• _TEXTO PARA ANALIZAR_

#####

Pandemia

Los labios rojos

La mascarilla llegó como una escapatoria a aquel túnel paralizante en el que entramos

Hasta hace dos años apenas sabía nada sobre ellas. Ignoraba que existían de distinto tipo, que aportaban un diferente nivel de protección, FFP2 o FFP3 no pasaban de ser una especie de jeroglíficos sin mayor significado concreto, tampoco conocía el tiempo que mantenían su utilidad o cómo conservarlas para que no perdieran eficacia. Puede decirse que, a lo largo de este periodo pandémico, he aprendido mucho sobre mascarillas. Probablemente, también usted. En estos meses se han colado en nuestras rutinas, se han adaptado a nuestra cara, a la muñeca o al codo, según la circunstancia, y se han sumado como pieza inexcusable a ese ritual doméstico «llaves, monedero, móvil» que activamos antes de salir de casa. Sin embargo, cuando lea estas líneas ya serán (casi) historia. Puede que usted forme parte de ese grupo de personas que ansiaba desesperadamente librarse de ellas o, por el contrario, se incluya entre quienes se resisten a eliminar ese plus de protección que nos ha permitido recuperar el ritmo de vida pese al virus.

#####

• _TAREAS POR COMPLETAR_
**1.** En el texto sobre las mascarillas, ¿a qué ritual doméstico se han sumado?
**2.** Traduce al inglés esta oración del texto sobre las mascarillas: «Puede decirse que, a lo largo de este periodo pandémico, he aprendido mucho sobre mascarillas.»
**3.** Retoma el texto sobre las mascarillas y continúalo a partir de su última oración.

#####

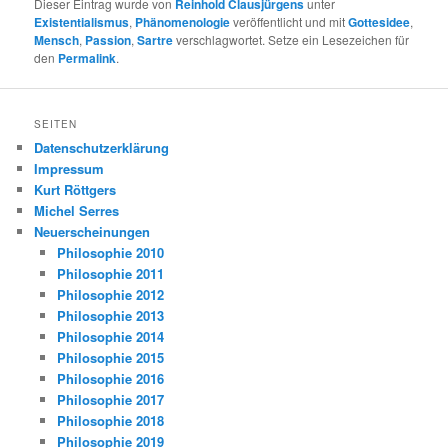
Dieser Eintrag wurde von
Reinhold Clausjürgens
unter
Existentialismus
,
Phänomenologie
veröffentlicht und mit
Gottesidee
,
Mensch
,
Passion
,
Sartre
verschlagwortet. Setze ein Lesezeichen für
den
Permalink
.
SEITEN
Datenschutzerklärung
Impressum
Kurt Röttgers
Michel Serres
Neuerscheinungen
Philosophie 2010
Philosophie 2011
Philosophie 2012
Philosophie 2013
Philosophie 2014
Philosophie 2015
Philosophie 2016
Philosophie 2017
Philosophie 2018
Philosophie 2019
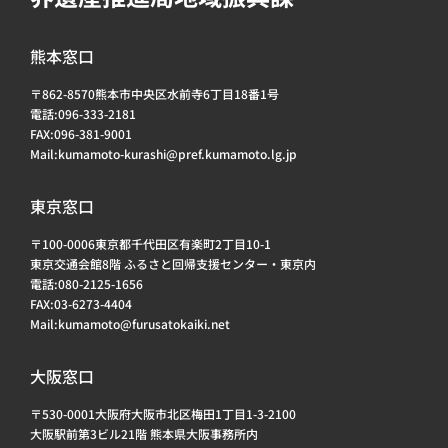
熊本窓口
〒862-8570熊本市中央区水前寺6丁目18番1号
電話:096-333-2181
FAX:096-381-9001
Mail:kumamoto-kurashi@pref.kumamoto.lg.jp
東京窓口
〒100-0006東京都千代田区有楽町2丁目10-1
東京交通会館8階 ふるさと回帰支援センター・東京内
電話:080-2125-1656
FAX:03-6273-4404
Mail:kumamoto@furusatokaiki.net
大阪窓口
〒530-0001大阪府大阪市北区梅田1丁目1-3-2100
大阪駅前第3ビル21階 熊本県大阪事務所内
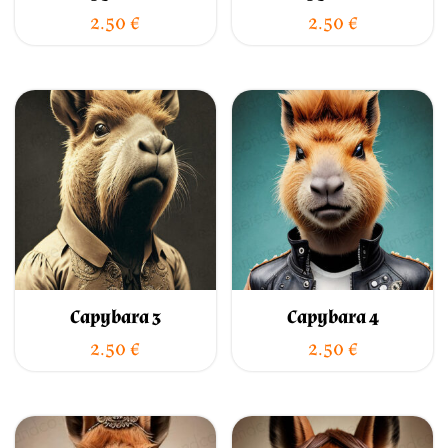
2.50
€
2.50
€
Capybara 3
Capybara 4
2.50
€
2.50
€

#####

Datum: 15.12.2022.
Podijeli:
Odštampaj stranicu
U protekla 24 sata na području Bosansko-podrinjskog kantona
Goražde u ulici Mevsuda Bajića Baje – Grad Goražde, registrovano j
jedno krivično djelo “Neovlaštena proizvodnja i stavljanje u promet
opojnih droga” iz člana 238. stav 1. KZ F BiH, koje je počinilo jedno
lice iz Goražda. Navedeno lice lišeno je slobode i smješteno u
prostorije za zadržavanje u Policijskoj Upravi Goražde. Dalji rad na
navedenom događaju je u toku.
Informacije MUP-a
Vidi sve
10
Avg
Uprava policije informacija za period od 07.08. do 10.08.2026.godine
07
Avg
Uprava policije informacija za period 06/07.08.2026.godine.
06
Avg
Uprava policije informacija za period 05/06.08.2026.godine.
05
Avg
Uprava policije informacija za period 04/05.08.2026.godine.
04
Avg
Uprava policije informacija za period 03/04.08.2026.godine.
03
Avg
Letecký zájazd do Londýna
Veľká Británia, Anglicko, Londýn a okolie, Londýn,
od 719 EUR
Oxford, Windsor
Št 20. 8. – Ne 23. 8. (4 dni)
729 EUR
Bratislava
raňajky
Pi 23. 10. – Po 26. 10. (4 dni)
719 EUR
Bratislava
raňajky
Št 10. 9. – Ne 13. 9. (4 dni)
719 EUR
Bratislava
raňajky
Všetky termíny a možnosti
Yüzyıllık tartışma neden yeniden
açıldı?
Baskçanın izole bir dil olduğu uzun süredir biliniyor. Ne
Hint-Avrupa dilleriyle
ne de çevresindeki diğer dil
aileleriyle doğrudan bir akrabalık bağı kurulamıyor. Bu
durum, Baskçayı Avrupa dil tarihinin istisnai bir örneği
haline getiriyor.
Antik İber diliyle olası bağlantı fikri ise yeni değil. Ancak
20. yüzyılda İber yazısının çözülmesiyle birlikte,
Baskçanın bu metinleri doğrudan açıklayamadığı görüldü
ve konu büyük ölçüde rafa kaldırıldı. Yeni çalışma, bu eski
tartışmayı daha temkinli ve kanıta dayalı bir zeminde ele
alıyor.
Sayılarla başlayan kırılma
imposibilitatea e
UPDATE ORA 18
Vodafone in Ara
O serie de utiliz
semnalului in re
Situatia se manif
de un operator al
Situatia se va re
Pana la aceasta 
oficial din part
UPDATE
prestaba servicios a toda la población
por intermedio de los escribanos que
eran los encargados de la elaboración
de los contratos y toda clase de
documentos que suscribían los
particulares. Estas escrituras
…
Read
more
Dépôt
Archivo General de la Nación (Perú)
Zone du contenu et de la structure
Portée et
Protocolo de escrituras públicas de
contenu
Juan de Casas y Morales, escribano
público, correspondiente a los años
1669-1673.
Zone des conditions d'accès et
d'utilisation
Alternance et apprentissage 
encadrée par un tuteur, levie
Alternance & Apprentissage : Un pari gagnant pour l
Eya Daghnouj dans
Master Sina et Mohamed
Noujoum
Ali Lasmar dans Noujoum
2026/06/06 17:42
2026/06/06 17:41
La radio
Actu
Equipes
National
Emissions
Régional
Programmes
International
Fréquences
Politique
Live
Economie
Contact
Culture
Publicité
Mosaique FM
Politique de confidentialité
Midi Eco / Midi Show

#####

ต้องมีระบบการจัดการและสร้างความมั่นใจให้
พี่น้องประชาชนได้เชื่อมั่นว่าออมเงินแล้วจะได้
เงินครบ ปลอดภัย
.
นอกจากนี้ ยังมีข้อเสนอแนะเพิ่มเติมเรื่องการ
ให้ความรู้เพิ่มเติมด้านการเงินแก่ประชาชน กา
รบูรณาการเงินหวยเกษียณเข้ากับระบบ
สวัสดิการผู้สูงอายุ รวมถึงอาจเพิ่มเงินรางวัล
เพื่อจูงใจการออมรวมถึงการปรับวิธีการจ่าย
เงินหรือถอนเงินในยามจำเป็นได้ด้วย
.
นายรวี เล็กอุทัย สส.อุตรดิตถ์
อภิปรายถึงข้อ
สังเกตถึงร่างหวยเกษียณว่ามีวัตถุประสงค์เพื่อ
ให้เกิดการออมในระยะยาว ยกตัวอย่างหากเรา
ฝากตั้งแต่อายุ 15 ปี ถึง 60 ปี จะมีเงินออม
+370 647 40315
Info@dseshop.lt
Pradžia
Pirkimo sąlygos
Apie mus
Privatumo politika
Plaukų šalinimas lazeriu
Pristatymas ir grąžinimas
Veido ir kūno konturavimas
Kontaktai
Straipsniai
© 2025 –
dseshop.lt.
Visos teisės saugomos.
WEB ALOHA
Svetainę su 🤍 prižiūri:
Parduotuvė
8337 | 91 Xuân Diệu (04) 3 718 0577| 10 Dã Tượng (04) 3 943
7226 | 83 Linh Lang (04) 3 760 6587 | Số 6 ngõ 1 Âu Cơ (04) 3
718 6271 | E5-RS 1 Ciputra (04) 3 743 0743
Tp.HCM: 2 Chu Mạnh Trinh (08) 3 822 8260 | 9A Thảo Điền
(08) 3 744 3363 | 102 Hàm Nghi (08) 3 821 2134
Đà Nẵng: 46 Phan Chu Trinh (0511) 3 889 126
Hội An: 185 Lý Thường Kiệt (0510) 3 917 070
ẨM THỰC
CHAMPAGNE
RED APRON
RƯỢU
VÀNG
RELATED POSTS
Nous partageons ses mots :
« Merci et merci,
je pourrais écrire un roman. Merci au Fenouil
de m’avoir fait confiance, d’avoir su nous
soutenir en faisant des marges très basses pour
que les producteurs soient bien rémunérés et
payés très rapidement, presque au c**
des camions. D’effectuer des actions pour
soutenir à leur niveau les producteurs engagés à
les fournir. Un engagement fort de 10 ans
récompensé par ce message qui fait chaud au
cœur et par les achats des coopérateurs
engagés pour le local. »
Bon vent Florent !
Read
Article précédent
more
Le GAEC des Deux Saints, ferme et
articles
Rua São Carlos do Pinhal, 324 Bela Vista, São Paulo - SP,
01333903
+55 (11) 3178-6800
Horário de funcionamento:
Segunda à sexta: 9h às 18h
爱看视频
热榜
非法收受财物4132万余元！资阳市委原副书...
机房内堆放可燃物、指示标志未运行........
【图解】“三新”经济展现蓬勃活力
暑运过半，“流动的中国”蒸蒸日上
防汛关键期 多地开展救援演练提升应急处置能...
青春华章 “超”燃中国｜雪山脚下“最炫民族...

#####

• _RESPUESTAS_
**1.** Al ritual «llaves, monedero, móvil», que se activa antes de salir de casa.

**2.** It could be said that, over the course of this pandemic period, I have learned a great deal about masks.

**3.**
La mascarilla llegó como una escapatoria a aquel túnel paralizante en el que entramos y que parecía inspirado en la novela de Ottessa Moshfegh «Mi año de descanso y relajación»: con la mitad del rostro oculto esquivamos el letargo en el que habíamos entrado, aislados, confinados al estilo medieval, pero en la era digital. Nos permitió huir de encierros y confinamientos y se convirtió en la última barrera, real y psicológica, frente al coronavirus. Científicos y epidemiólogos dudan sobre la oportunidad de la medida y apelan a la prudencia para mantener conductas de salvaguarda frente a contagios crecientes o imprevisibles mutaciones; solo el tiempo y el método de ensayo y error en el que nos instalamos en marzo de 2020 dirán si, efectivamente, ahora era el momento adecuado para decretar su fin. Mientras resolvemos esa duda, aprovechemos para lucir, por ejemplo, los labios rojos. Al fin y al cabo, nada como un buen «rouge» para espantar temores e incertidumbres.